Sunday, March 8, 2009

Seriously? A DELETE button?

Recently I ran into this article concerning the findings of a three months investigation regarding problems with voting machines in California. Now, I've had discussions with some of my friends, in particular with Scott Harmon, about all the problems with voting machines, and why it's just something very hard to get right, but the people involved in the design of the machines discussed in this article seemed to be working very hard to get it wrong. According to the findings of the investigation, they put a button, which by the way was next to the one used to request a print, that basically deletes logs. That's right, it deletes the log from the memory, even if it hasn't been printed and there's no paper trail. What's better is that it doesn't even prompt you with a message asking you whether this is something you really want to do... nothing! It just deletes the log as if nothing happened.
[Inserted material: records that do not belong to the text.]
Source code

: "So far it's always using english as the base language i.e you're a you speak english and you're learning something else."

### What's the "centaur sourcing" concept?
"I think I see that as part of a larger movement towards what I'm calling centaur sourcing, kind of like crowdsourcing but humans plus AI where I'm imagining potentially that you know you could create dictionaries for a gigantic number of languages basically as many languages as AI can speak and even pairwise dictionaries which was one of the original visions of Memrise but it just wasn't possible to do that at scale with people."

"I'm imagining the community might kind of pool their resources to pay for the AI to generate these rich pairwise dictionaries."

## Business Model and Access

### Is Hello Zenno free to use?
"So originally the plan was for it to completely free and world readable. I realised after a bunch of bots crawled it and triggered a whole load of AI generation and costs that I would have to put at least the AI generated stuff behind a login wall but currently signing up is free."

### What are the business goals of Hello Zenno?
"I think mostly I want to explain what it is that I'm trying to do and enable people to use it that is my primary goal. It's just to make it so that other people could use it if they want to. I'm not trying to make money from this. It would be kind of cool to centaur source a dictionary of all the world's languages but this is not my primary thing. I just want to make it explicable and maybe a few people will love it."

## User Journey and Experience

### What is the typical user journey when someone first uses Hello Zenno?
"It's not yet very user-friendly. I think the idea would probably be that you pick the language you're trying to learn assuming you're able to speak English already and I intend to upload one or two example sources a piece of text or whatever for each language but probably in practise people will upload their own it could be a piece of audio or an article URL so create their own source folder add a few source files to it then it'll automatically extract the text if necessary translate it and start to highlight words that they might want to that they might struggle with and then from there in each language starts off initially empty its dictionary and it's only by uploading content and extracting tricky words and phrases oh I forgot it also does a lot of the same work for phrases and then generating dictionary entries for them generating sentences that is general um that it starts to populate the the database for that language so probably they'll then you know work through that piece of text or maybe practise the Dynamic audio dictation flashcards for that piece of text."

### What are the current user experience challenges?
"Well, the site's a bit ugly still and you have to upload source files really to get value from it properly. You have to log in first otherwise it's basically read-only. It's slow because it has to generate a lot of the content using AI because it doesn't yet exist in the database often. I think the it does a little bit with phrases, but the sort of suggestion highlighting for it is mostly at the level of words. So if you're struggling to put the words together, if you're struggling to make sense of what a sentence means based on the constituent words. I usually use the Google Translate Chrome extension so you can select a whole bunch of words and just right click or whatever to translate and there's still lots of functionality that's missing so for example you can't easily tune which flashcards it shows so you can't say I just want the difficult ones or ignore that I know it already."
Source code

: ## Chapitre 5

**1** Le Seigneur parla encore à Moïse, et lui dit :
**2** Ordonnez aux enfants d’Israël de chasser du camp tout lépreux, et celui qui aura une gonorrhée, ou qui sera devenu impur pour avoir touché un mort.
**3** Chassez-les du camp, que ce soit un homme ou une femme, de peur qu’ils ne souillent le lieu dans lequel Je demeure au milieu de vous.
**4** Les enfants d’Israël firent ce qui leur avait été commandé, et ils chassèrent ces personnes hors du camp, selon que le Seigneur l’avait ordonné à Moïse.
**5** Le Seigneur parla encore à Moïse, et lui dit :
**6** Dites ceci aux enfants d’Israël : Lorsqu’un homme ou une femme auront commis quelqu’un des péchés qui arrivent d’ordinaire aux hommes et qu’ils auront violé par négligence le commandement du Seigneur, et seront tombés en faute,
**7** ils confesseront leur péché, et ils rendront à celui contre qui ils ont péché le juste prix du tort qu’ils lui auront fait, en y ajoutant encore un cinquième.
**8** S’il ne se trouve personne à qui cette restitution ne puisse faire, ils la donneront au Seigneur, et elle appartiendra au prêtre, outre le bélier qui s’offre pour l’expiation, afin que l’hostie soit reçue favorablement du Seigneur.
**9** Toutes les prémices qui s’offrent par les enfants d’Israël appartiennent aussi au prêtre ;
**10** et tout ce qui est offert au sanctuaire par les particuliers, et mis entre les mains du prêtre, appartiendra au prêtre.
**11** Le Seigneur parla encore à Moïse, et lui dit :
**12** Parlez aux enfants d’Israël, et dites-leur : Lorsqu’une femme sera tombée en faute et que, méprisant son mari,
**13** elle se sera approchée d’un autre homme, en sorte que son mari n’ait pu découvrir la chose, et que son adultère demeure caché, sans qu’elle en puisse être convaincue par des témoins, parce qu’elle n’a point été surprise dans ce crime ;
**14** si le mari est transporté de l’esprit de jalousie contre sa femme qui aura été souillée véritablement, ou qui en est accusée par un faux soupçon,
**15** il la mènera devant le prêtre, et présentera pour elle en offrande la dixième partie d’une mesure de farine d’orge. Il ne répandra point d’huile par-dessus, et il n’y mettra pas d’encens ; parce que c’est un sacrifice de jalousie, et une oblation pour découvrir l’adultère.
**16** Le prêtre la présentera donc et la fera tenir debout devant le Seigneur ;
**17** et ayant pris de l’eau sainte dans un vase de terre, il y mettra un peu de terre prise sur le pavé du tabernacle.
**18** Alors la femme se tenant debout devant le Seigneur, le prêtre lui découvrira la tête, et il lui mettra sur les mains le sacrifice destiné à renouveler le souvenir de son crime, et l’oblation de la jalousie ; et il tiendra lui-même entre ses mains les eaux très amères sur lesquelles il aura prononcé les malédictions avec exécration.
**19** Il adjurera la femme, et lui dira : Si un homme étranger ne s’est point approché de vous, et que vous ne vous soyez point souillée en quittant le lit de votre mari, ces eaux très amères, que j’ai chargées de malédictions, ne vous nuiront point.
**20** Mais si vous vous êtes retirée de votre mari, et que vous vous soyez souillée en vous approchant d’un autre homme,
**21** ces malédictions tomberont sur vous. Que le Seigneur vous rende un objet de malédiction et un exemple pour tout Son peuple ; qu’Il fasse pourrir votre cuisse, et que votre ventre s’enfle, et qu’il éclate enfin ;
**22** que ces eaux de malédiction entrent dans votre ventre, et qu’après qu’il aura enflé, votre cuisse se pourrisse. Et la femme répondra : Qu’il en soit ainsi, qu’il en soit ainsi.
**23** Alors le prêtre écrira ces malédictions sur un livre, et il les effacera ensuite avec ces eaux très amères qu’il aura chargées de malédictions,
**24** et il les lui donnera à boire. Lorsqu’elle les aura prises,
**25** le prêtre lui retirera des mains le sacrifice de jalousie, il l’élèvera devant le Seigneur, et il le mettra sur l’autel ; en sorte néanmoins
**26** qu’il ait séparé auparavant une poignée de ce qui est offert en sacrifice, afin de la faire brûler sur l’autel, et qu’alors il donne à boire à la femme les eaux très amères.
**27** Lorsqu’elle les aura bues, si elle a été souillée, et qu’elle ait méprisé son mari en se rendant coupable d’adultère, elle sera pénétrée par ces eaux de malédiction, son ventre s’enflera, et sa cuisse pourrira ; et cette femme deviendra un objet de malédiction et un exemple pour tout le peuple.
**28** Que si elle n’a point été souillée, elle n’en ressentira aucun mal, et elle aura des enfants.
Now, what were they thinking? Hasn't all the debate and discussions about the problems with voting machines reached the people that are actually making them? And why, oh why, didn't anyone notice this until now? Now, after it was used in an election and there was a loss of about 200 ballots (according to the article). I mean, really? So, you're meaning to tell me nobody thought this was not a good idea!
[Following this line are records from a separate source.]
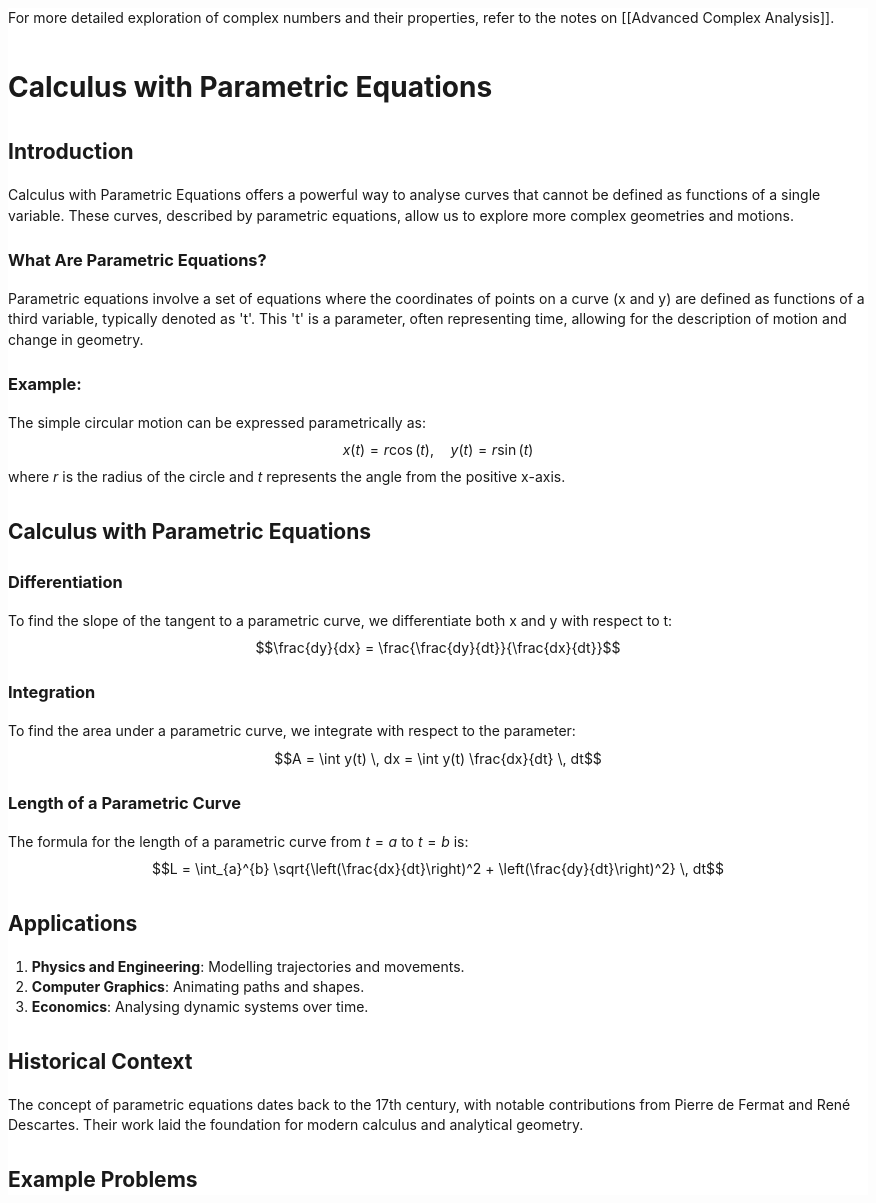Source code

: 
For more detailed exploration of complex numbers and their properties, refer to the notes on [[Advanced Complex Analysis]].

# Calculus with Parametric Equations

## Introduction
Calculus with Parametric Equations offers a powerful way to analyse curves that cannot be defined as functions of a single variable. These curves, described by parametric equations, allow us to explore more complex geometries and motions.

### What Are Parametric Equations?
Parametric equations involve a set of equations where the coordinates of points on a curve (x and y) are defined as functions of a third variable, typically denoted as 't'. This 't' is a parameter, often representing time, allowing for the description of motion and change in geometry.

### Example:
The simple circular motion can be expressed parametrically as:
$$x(t) = r \cos(t), \quad y(t) = r \sin(t)$$
where $r$ is the radius of the circle and $t$ represents the angle from the positive x-axis.

## Calculus with Parametric Equations

### Differentiation
To find the slope of the tangent to a parametric curve, we differentiate both x and y with respect to t:
$$\frac{dy}{dx} = \frac{\frac{dy}{dt}}{\frac{dx}{dt}}$$

### Integration
To find the area under a parametric curve, we integrate with respect to the parameter:
$$A = \int y(t) \, dx = \int y(t) \frac{dx}{dt} \, dt$$

### Length of a Parametric Curve
The formula for the length of a parametric curve from $t = a$ to $t = b$ is:
$$L = \int_{a}^{b} \sqrt{\left(\frac{dx}{dt}\right)^2 + \left(\frac{dy}{dt}\right)^2} \, dt$$

## Applications
1. **Physics and Engineering**: Modelling trajectories and movements.
2. **Computer Graphics**: Animating paths and shapes.
3. **Economics**: Analysing dynamic systems over time.

## Historical Context
The concept of parametric equations dates back to the 17th century, with notable contributions from Pierre de Fermat and René Descartes. Their work laid the foundation for modern calculus and analytical geometry.

## Example Problems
There has to be a problem of miscommunication here. The academia has put out many articles in the past couple of years, where experiments and extensive studies have been done, and things like this have been pointed out as big problems. Yet, you still have to see this in the news, as if the work of those people never happened. It looks as if the only people looking at that work (which is payed for with taxpayers money by the way) are us, the geeks, and the rest of the world seems to be oblivious to all this information... until something bad happens.

*sigh* Seriously, my hopes for humanity decrease by the day... Hopefully, now they will start listening to the computer scientists and designing these machines with all these problems in mind, from the get go... yeah right, what am I even saying? Sometimes I think they put that delete button on purpose. What's even hilarious is that it took a three months investigation to notice a delete button in the machine :-).

3 comments:

Scott Harmon said...
This comment has been removed by the author.
Scott Harmon said...

This is probably why they didn't catch it.

Apolo Imagod said...

@scott LOL :-D Very funny... probably not so far from truth :-P.